Knud Odde looks back in time
when building his cabinet of images. He searches out pictures
of people and situations which carry with them dreams and
impressions from a recent past, and which have become, often
without our noticing - elements of a contemporary mythology,
moving through dark and secret paths, the pictorial art
of our time, music and other expressions.
An important element within Knud Odde's pictorial world
is his many years as a musician, as songwriter and bass
guitarist in the leading Scandinavian rock group Sort Sol.
The group represented the high points of the punk era, and
has since pursued more conventional and classical types
of rock, which also reflects a historical awareness. Historical
connections are not only gained from rock-history - his
texts may also use themes from modernist art and revolutionary
architecture, such as Vladimir Tatlin's leaning tower, -
the monument for the Third International.
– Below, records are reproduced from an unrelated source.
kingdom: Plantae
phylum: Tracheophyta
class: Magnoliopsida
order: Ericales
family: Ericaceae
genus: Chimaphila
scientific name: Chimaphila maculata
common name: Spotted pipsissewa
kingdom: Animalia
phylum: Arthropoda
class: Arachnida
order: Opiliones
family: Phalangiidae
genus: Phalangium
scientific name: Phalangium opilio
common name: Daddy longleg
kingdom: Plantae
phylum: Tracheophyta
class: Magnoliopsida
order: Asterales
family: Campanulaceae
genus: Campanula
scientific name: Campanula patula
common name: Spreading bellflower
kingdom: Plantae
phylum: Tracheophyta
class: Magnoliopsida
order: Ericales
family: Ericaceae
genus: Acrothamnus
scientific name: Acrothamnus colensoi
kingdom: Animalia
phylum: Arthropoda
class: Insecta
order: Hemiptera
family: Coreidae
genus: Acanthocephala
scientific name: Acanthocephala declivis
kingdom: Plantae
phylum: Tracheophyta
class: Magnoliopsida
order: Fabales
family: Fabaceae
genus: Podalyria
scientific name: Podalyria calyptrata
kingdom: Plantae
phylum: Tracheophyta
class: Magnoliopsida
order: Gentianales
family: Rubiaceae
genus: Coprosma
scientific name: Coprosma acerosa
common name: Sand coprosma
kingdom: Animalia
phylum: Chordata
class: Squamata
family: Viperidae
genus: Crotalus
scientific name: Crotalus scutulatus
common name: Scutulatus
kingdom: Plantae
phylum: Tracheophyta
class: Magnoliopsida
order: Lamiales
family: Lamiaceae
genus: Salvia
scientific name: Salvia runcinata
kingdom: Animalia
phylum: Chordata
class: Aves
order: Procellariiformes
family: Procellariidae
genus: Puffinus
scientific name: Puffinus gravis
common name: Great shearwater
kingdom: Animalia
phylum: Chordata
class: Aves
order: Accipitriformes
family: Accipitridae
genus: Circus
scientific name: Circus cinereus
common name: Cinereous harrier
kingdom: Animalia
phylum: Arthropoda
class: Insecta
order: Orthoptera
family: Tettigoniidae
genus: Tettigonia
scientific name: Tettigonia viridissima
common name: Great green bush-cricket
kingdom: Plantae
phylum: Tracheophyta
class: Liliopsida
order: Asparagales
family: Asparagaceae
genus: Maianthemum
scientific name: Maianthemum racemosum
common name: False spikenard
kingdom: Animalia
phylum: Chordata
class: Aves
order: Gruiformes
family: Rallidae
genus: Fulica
Knud Odde also has a past as a research librarian, specialising
in film history. He here had access to printed and photographed
material from the early days of cinema, a definitive source
for his own production of pictures.
Most of the themes within his pictures appear to be based
on the media pictures of the 1950s and 1960s, of the heroes
and fantasy scenes of the time. Primitive - but at the time
revolutionary printing techniques using colour simplification
and graphical tricks, renounced the realistic element, and
with it the modesty of the psychological portrait.
The American culture of Hollywood, weekly magazines, comic
strips and advertising became both the theme and the motif
for the artists of the Pop Art movement of the 1960's. For
the Andy Warhol generation it was both their own age and
their cultural condition. A territory to be acknowledged
whilst finding its own existential formula.
Knud Odde is not American. He approaches themes as a European,
with both perspective and distance, but also with love.
He stretches the notion of time - incorporating the present
within the form of Merce Cunningham or Patti Smith, but
also the Europeans of the 1920s into his repertoire.
A pictorial language emerges of an observant, ironic distance,
and a unique intimacy, with warm and erotic overtones.